Pregava o velho, aos que vinham do Rio e de outras partes, com intento de matar os
padres, dizendo que aqueles padres eram amados de Deus, e se alguém os agravasse logo
havia de vir sobre eles a morte, com que os maus entravam em si, e deixavam o mau
propósito que traziam de os matar, e aos mesmos padres dizia: “rogai a Deus por mim, pois
vedes que eu vos defendo”. E não foi em balde sua petição, porque daí há muitos anos o
trouxe Deus a viver entre os fiéis, foi batizado e morreu cristão.
Quanto às pazes dizia este mesmo índio: “Antigamente fomos muito amigos dos
portugueses, mas eles tiveram toda a culpa de nossas guerras, porque nos começaram a saltear
e tratar mal, pelo que, ainda que os de sua parte eram muitos, Deus nos ajudou, por saber que
éramos injustamente maltratados”.
O padre lhe respondia: “e porque eu sei que Deus está irado contra os meus, pelos
males que vos têm feito, vim cá a fazer as pazes com vós outros, para amansar a Deus, e fazer
que perdoe aos meus, os quais de sua parte não hão de quebrar as pazes, que por isso pus eu
agora minha vida em perigo; mas se vós outros as quebrais, entendei que a ira de Deus se há-
de virar contra vós, e haveis de ser destruídos de todo”.

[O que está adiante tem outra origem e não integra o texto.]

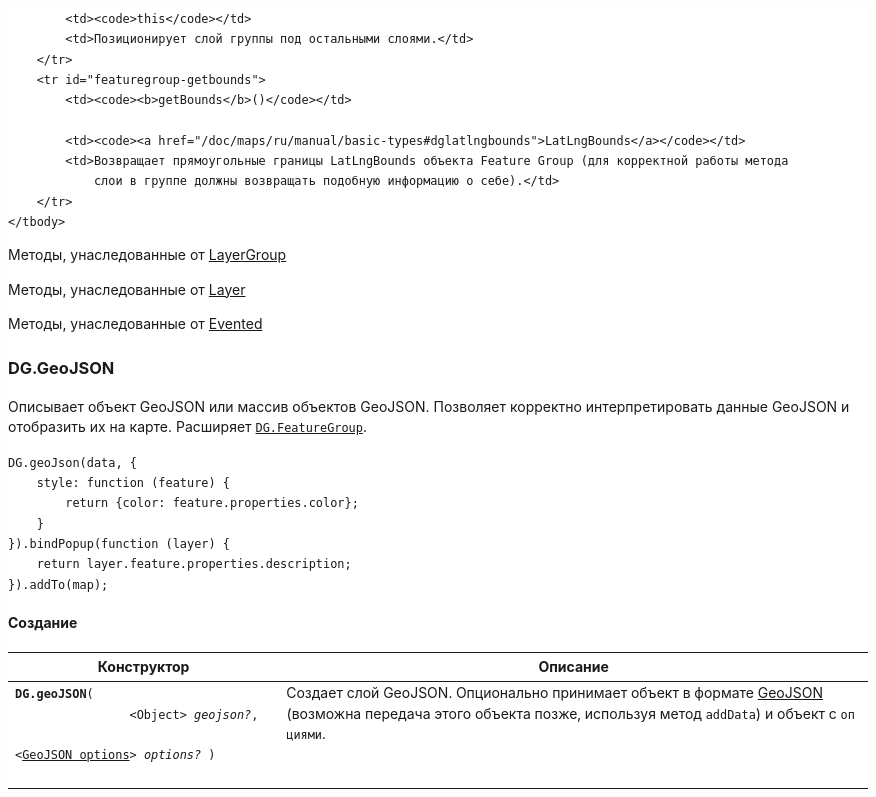             <td><code>this</code></td>
            <td>Позиционирует слой группы под остальными слоями.</td>
        </tr>
        <tr id="featuregroup-getbounds">
            <td><code><b>getBounds</b>()</code></td>

            <td><code><a href="/doc/maps/ru/manual/basic-types#dglatlngbounds">LatLngBounds</a></code></td>
            <td>Возвращает прямоугольные границы LatLngBounds объекта Feature Group (для корректной работы метода
                слои в группе должны возвращать подобную информацию о себе).</td>
        </tr>
    </tbody>
</table>

Методы, унаследованные от <a href="#dglayergroup">LayerGroup</a> 

Методы, унаследованные от <a href="/doc/maps/en/manual/base-classes#dglayer">Layer</a> 

Методы, унаследованные от <a href="/doc/maps/en/manual/base-classes#dgevented">Evented</a> 

### DG.GeoJSON

Описывает объект GeoJSON или массив объектов GeoJSON. Позволяет корректно интерпретировать данные
GeoJSON и отобразить их на карте. Расширяет <a href="#dgfeaturegroup"><code>DG.FeatureGroup</code></a>.

    DG.geoJson(data, {
        style: function (feature) {
            return {color: feature.properties.color};
        }
    }).bindPopup(function (layer) {
        return layer.feature.properties.description;
    }).addTo(map);

#### Создание

<table>
    <thead>
        <tr>
            <th>Конструктор</th>
            <th>Описание</th>
        </tr>
	</thead>
	<tbody>
        <tr id="geojson-l-geojson">
            <td><code><b>DG.geoJSON</b>(
                <nobr>&lt;Object&gt; <i>geojson?</i>,</nobr>
                <nobr>&lt;<a href="#geojson-option">GeoJSON options</a>&gt; <i>options?</i> )</nobr>
            </code></td>
            <td>Создает слой GeoJSON. Опционально принимает объект в формате
                <a href="http://geojson.org/geojson-spec.html">GeoJSON</a> (возможна передача этого объекта позже,
                 используя метод <code>addData</code>) и объект с <code>опциями</code>.</td>
        </tr>
    </tbody>
</table>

Isto lhe dizia o padre não por ameaças e feros, (Feros, palavra obsoleta que significa o que
hoje se chama bravatas) mas com tanta certeza, que parecia ter-lhe Deus revelado; porque estes
tamoios daquela comarca nunca quebraram as pazes, e seus parentes do Rio de Janeiro e
Cabo Frio, que as quebraram, de todo são acabados com guerras que lhes deram, assim o
Governador Geral Mem de Sá, por duas vezes, como os governadores particulares da cidade
de São Sebastião do Rio de Janeiro, tirando uns poucos que se fizeram cristãos.
E assim se cumpriu a profecia do padre Manuel da Nóbrega, o qual esteve ali com o
Irmão José cerca de dois meses, dizendo cada dia missa de madrugada; e aos índios que a
vinham ver, dava o irmão razão de algumas coisas conforme sua capacidade deles.